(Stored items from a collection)
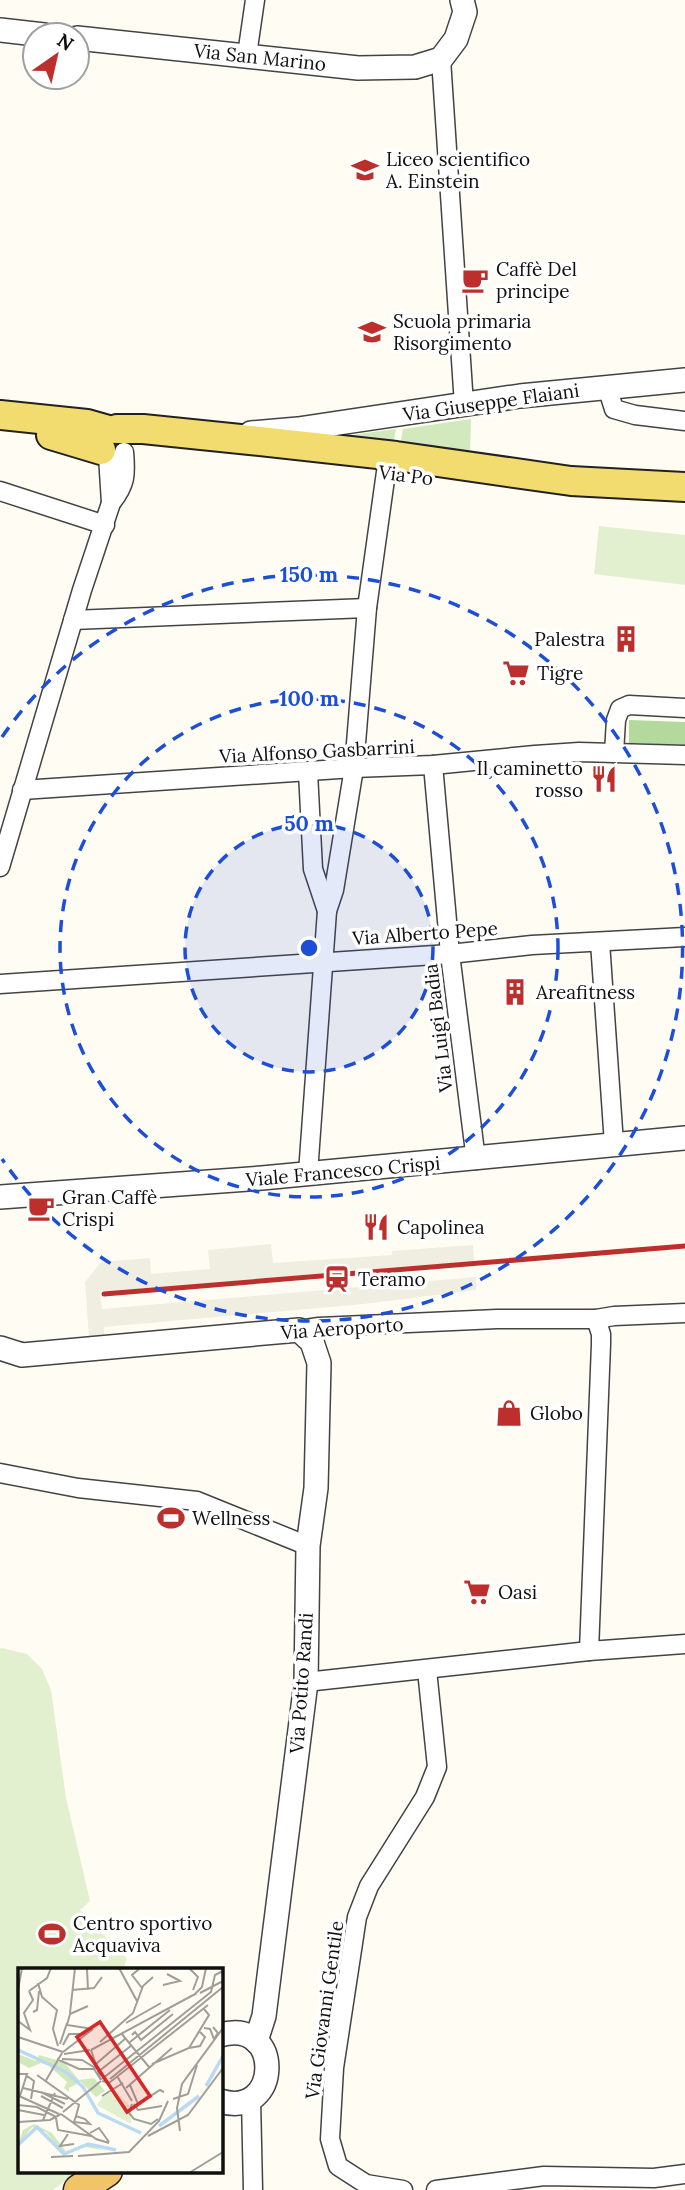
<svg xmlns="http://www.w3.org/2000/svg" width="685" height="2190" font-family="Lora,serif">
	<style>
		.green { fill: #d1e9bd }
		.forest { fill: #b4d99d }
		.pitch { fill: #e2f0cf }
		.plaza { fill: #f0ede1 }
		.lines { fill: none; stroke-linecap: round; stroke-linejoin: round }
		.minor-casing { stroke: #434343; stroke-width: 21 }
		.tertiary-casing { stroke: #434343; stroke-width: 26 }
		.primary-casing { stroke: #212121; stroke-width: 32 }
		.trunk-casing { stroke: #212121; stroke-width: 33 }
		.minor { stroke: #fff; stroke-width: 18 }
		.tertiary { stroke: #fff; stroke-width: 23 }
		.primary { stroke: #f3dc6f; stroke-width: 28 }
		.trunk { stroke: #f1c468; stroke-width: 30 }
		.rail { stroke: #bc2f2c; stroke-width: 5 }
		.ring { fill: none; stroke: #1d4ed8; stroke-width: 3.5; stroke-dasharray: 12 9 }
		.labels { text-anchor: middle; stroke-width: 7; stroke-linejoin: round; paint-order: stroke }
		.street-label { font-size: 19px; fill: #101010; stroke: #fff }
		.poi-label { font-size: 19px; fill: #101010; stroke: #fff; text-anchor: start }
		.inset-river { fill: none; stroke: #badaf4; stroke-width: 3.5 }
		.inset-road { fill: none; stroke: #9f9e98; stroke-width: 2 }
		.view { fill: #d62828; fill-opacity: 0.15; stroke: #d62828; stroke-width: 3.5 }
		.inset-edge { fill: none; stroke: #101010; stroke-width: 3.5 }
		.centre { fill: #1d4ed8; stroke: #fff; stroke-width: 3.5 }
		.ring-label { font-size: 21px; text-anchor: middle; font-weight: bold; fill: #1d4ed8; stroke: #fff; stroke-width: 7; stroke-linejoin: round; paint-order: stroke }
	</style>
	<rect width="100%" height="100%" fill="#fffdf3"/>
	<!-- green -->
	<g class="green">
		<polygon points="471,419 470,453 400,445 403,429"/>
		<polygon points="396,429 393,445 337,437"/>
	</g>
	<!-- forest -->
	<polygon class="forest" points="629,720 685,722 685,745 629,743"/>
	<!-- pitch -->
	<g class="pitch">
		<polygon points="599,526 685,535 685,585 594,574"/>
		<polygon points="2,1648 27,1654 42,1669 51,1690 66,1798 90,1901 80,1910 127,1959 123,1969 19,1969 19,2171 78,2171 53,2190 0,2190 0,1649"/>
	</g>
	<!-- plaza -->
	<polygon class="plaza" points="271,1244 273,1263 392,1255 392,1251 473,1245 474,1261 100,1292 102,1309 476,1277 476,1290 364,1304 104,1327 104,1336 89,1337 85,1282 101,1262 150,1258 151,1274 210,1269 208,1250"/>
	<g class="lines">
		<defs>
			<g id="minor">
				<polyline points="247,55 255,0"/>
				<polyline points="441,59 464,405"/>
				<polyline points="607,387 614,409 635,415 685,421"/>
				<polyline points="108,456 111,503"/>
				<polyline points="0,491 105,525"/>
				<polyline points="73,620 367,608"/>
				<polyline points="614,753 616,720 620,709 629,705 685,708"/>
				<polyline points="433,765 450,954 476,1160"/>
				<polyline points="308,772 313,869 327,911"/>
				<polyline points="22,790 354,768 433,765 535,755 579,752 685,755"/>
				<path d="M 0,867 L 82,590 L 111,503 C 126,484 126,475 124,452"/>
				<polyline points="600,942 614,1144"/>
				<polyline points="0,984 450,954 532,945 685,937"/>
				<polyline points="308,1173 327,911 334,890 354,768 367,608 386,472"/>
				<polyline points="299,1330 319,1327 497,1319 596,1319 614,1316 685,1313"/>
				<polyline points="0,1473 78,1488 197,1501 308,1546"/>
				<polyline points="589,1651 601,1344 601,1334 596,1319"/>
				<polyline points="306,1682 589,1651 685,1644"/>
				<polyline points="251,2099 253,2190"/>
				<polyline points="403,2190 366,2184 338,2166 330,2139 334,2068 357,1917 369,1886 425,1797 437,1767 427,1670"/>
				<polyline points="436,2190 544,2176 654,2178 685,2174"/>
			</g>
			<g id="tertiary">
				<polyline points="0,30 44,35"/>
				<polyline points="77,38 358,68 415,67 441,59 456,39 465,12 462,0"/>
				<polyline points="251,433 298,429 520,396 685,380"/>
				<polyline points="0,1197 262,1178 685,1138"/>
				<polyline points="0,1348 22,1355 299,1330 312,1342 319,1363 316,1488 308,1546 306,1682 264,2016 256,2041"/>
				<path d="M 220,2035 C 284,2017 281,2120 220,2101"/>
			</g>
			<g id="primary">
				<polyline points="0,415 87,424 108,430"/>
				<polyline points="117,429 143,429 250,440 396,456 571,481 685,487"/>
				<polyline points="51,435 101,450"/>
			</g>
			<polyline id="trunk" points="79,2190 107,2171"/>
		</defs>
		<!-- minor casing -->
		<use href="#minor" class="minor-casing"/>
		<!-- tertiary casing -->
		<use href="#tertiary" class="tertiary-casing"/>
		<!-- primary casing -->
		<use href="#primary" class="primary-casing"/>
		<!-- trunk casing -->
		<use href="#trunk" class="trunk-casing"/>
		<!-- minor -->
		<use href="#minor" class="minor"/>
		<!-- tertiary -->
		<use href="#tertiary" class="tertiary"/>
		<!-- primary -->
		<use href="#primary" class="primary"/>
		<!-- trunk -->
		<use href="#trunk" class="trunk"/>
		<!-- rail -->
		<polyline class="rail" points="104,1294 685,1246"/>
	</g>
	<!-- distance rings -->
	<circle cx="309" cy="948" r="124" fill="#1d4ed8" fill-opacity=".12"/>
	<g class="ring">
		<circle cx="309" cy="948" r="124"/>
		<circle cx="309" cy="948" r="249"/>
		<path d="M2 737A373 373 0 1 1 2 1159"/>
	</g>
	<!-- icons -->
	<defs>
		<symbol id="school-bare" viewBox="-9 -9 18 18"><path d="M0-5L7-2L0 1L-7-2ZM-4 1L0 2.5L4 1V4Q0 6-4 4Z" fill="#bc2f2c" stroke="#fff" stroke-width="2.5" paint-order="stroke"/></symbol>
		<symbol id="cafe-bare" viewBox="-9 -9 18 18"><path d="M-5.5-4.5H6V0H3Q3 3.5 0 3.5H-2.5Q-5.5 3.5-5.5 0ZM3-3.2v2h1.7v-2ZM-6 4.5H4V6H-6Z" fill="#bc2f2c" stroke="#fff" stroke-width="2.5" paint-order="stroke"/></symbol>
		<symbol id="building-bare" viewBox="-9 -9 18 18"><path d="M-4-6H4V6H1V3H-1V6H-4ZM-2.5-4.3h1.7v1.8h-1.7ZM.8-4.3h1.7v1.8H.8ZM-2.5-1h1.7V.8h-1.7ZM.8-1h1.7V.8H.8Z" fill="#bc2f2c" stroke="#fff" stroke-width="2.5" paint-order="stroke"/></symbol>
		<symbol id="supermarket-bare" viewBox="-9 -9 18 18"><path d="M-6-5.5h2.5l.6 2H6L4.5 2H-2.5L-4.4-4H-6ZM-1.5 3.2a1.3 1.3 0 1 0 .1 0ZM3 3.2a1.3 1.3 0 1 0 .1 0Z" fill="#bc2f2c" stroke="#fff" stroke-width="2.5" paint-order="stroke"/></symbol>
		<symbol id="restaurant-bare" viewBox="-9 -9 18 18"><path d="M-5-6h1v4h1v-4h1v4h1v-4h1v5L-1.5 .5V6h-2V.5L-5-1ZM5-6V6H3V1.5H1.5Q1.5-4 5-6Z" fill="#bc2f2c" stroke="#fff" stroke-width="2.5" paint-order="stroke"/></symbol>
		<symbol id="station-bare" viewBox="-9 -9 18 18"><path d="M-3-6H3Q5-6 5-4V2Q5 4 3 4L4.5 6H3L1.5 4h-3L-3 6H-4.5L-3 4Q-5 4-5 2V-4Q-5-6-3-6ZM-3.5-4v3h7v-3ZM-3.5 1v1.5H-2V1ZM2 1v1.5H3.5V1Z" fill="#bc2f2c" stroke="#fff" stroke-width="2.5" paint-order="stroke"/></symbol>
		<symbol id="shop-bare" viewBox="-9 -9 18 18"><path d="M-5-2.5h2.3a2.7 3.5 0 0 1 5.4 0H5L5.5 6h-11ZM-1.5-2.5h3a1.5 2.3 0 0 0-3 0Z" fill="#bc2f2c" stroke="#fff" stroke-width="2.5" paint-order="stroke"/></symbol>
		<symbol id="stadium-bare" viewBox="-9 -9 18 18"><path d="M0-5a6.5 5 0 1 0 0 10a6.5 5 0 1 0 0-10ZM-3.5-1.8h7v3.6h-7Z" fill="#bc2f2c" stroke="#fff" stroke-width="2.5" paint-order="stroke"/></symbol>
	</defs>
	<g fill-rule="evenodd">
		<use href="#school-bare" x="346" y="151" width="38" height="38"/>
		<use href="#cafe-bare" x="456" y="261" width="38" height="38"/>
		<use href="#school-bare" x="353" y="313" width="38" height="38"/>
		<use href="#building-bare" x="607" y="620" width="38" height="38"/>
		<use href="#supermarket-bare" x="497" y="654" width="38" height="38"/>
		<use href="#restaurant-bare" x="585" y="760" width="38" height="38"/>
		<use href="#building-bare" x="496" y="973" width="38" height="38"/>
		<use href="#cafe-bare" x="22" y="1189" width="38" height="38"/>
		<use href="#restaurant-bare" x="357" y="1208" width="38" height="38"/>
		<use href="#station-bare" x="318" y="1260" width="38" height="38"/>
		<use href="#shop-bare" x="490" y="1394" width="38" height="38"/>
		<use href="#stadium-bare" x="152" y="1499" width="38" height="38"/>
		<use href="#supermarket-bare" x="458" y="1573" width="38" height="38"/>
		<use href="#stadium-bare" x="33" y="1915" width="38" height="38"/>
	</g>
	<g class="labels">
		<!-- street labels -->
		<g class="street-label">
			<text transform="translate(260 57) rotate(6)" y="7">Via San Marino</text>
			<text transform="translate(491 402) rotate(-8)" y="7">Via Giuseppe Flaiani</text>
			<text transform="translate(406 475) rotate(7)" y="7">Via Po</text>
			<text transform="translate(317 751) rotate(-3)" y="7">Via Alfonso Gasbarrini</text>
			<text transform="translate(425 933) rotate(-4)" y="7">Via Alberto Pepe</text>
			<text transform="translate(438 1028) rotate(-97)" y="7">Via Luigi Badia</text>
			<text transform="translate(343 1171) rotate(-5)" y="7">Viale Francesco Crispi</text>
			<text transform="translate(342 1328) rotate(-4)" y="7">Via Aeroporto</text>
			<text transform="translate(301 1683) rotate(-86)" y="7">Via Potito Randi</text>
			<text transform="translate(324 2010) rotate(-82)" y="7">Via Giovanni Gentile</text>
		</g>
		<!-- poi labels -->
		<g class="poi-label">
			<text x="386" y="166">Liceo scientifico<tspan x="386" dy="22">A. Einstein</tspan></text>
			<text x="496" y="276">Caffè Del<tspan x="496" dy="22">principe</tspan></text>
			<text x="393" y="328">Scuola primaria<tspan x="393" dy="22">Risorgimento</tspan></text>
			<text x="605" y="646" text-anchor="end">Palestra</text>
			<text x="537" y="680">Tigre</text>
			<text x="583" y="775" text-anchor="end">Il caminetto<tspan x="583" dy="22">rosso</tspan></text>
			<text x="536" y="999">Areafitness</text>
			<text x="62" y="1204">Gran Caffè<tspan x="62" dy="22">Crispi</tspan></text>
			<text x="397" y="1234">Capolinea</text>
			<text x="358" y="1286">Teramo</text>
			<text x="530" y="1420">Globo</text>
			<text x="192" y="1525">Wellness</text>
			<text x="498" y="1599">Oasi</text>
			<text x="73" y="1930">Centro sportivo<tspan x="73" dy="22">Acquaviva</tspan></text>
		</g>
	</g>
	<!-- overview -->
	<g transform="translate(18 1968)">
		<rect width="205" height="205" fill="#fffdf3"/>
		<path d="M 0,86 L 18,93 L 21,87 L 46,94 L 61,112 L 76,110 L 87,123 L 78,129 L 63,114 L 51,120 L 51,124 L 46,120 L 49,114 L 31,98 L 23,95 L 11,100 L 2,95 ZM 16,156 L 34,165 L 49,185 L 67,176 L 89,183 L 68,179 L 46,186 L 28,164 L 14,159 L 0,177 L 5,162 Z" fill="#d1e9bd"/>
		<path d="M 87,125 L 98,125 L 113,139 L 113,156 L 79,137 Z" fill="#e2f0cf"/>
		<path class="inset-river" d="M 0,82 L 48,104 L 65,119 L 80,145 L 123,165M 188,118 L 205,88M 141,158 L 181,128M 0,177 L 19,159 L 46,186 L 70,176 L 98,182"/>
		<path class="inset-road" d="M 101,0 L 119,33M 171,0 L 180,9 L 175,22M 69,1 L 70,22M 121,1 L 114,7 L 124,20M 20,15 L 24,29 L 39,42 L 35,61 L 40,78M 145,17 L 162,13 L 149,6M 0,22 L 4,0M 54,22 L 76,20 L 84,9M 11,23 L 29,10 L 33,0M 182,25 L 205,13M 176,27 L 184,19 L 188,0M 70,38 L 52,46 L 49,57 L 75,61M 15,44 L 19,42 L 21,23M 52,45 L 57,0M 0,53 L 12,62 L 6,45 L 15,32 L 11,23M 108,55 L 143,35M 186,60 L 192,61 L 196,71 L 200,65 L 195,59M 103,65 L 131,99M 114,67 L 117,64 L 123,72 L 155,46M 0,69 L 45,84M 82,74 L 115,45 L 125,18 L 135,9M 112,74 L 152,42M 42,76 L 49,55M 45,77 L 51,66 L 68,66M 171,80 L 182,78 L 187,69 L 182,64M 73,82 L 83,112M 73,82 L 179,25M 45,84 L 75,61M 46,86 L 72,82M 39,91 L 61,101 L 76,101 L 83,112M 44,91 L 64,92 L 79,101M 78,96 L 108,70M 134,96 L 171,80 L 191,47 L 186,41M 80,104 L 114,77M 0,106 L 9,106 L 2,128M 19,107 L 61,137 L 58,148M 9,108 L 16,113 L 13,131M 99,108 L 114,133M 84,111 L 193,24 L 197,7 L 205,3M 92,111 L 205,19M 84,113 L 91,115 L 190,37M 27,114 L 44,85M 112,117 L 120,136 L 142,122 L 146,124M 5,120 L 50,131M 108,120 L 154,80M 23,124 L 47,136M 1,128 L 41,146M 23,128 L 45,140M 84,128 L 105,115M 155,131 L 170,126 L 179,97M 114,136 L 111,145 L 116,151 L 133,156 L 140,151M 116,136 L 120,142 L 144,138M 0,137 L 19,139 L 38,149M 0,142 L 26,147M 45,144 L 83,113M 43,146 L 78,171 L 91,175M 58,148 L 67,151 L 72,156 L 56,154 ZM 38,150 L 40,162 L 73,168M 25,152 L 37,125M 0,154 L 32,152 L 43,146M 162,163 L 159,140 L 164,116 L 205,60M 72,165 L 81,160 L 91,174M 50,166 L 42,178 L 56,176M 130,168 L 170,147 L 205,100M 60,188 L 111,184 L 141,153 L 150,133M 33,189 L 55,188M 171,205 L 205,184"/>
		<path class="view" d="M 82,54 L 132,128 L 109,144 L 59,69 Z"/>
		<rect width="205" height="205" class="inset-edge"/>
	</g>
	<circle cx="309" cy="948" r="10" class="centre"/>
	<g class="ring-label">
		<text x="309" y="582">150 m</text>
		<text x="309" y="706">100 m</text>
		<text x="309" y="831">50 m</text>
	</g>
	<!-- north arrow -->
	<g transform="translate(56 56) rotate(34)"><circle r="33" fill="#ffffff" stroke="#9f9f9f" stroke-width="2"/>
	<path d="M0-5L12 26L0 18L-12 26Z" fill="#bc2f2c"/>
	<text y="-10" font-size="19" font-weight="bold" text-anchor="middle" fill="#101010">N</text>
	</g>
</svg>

* About this exercise
Search the data for "lines" and list every line in which it occurs.

* Output
		.lines { fill: none; stroke-linecap: round; stroke-linejoin: round }
	<g class="lines">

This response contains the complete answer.